The stock market is likely to plunge if Congress fails to raise the debt ceiling by Aug. 2, but there is only limited upside if a deal gets done in time, according to the latest CNBC Fed Survey.
Nearly two-thirds of the 78 economists and Wall Street strategists and money managers who responded to the survey see a selloff of 3 percent or more if the debt ceiling is not raised. But a majority sees a debt deal as either neutral for stocks or spurring a rally of around 1 percent.
“Washington is populated by elected fools in both political parties,’’ wrote money manager David Kotok of Cumberland Advisors.
Tom Porcelli at RBC believes the Treasury can extend the deadline to Aug. 15. But if there is no deal by then, he said, “we would expect an extreme reaction and not necessarily just from a market perspective. The worst possible outcome from this would be recession, period.”
Meanwhile, the survey showed that despite some hints from Fed Chairman Ben Bernanke about the possibility of additional quantitative easing, Wall Street is unconvinced. Fully 68 percent of respondents believe there will not be additional QE in the next 12 months, about the same as CNBC found in May.
But the 19 percent minority who believe there will be QE, have increased the average size of purchases they believe the Fed will make. This group thinks that the Fed will purchase an additional $376 billion of assets in another QE round, up from $141 billion in the May survey.
“I only see additional QE in the event a European default causes a liquidity seizure,’’ wrote Constance Hunter of Aladdin Capital. “If by some miracle a Greek default can be orderly, then the Fed's powers to create liquidity may not be needed.”
Bernanke, meanwhile, gets a B grade from respondents, about what he got in December, the last time CNBC asked the question. A majority of respondents now say Fed policy is "just right" compared with a majority in May who said the Fed was too easy. Respondents have pushed ahead when they expect the first rate hike.
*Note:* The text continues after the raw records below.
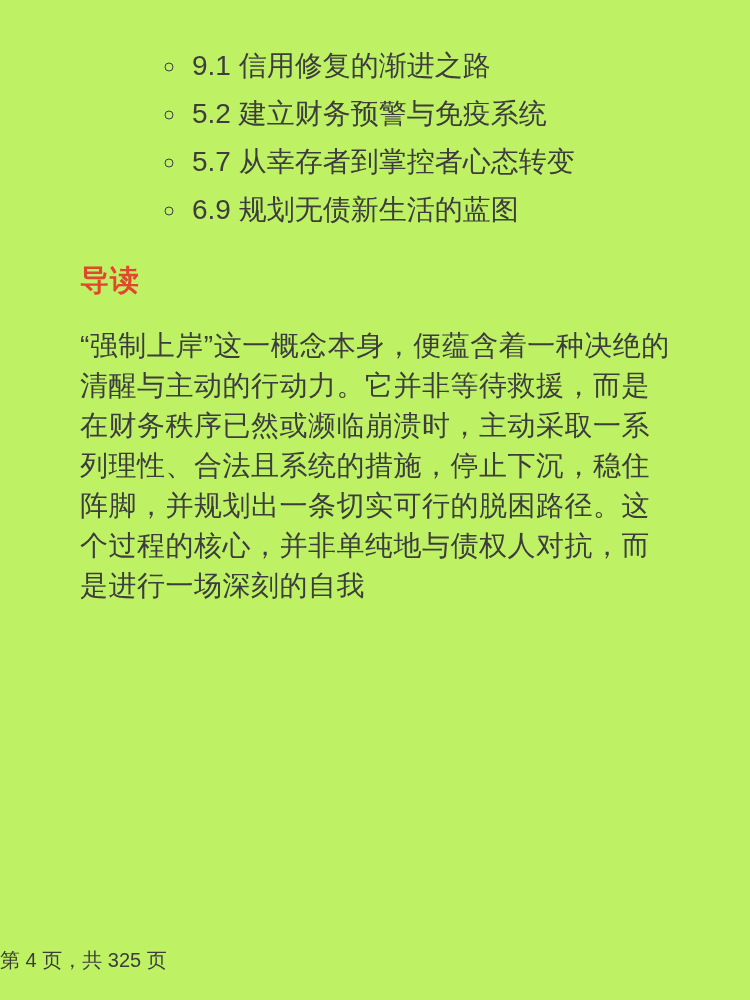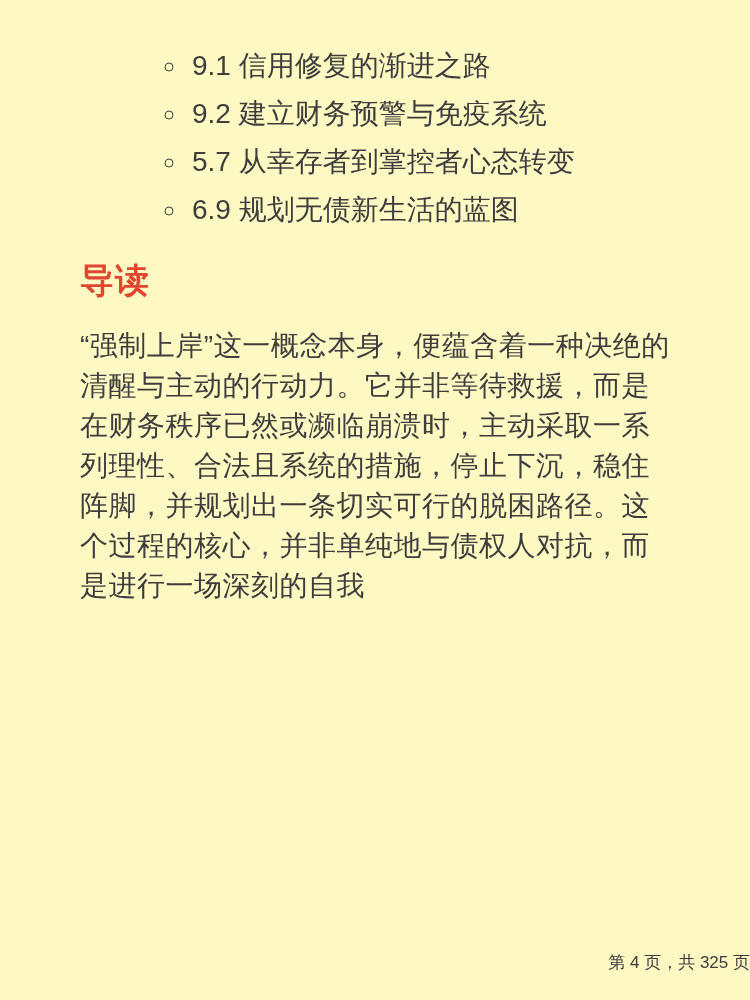"9.1 信用修复的渐进之路" .page { background: #fef9c3 -> #bef264 }
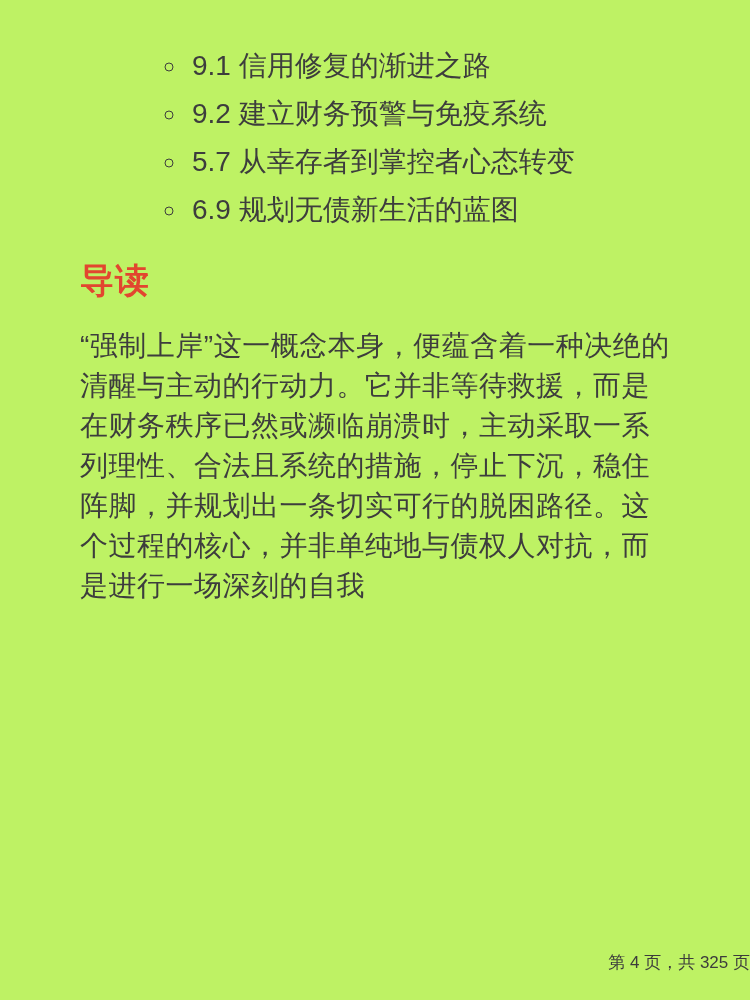"9.2 建立财务预警与免疫系统" li { text: 9.2 -> 5.2 }
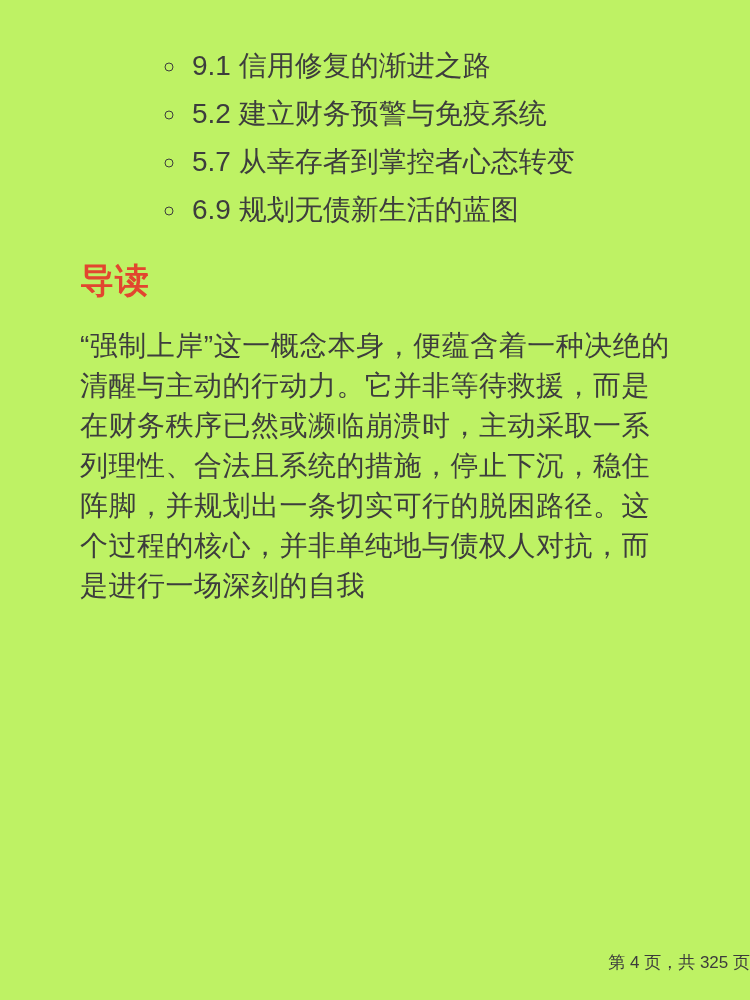"导读" h2.section-heading { font-size: 34px -> 29px }
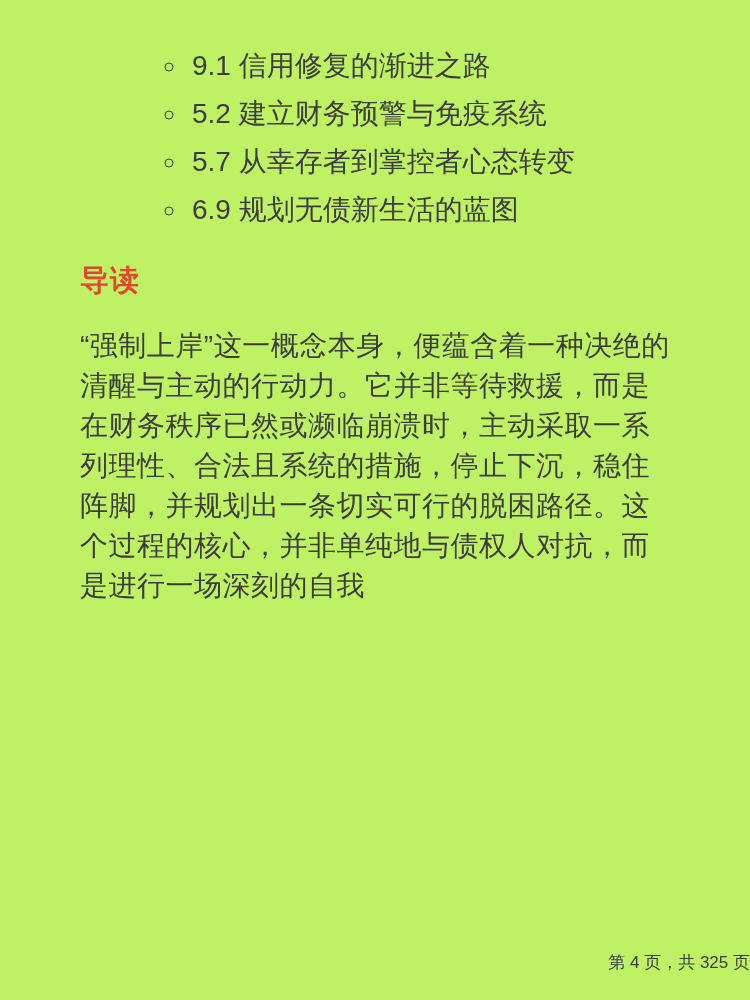"第 4 页，共 325 页" .footer { font-size: 17px -> 20px; text-align: right -> left }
About 23 percent of respondents see the first hike coming in the third quarter of 2012, the number one response. Back in May 37 percent predicted the first quarter of 2012. Wall Street can’t seem to find a consensus on when the Fed will begin reducing the size of $2.6 trillion balance sheet.
The first quarter of 2012 was the top answer for when assets would begin, but it was chosen by only 15 percent of respondents. The second quarter and fourth quarters of 2012 tied for second place and 13 percent say 2014 or later, suggesting the market is confused about the outlook for this aspect of Fed policy.
By contrast, more than 30 percent see the Fed ending its language to remain easy for extended period in the first quarter of 2012 with another 22 percent saying it will happen by the second quarter of next year. Results were similar for when the Fed is expected to ends its reinvestment policy—28 percent put the date in the second quarter, and 15 percent say the second quarter.
Not surprisingly, respondents pushed down the outlook for the level of the Fed funds rate. By June of 2012, the Fed is seen setting its overnight lending rate at around 50 basis point; it’s currently pegged between 0 and 25 basis points. In May, the survey put the average at 70 basis points.
The Funds rate is seen rising to just more than 1 percent by the end of 2012, down from 1.4 percent in the May survey.
Stocks are seen rising another 3 percent through the end of the year and will be 7 percent higher a year from now with the S&P rising to 1420 from the current level around 1332. But Wall Street has shaved its forecast for GDP by about a third of a point to 2.7 percent for this year. It's seen rising only modestly next year to 2.8 percent. The 10-year is seen a half point higher by year-end and rises to 3.75 percent a year from now.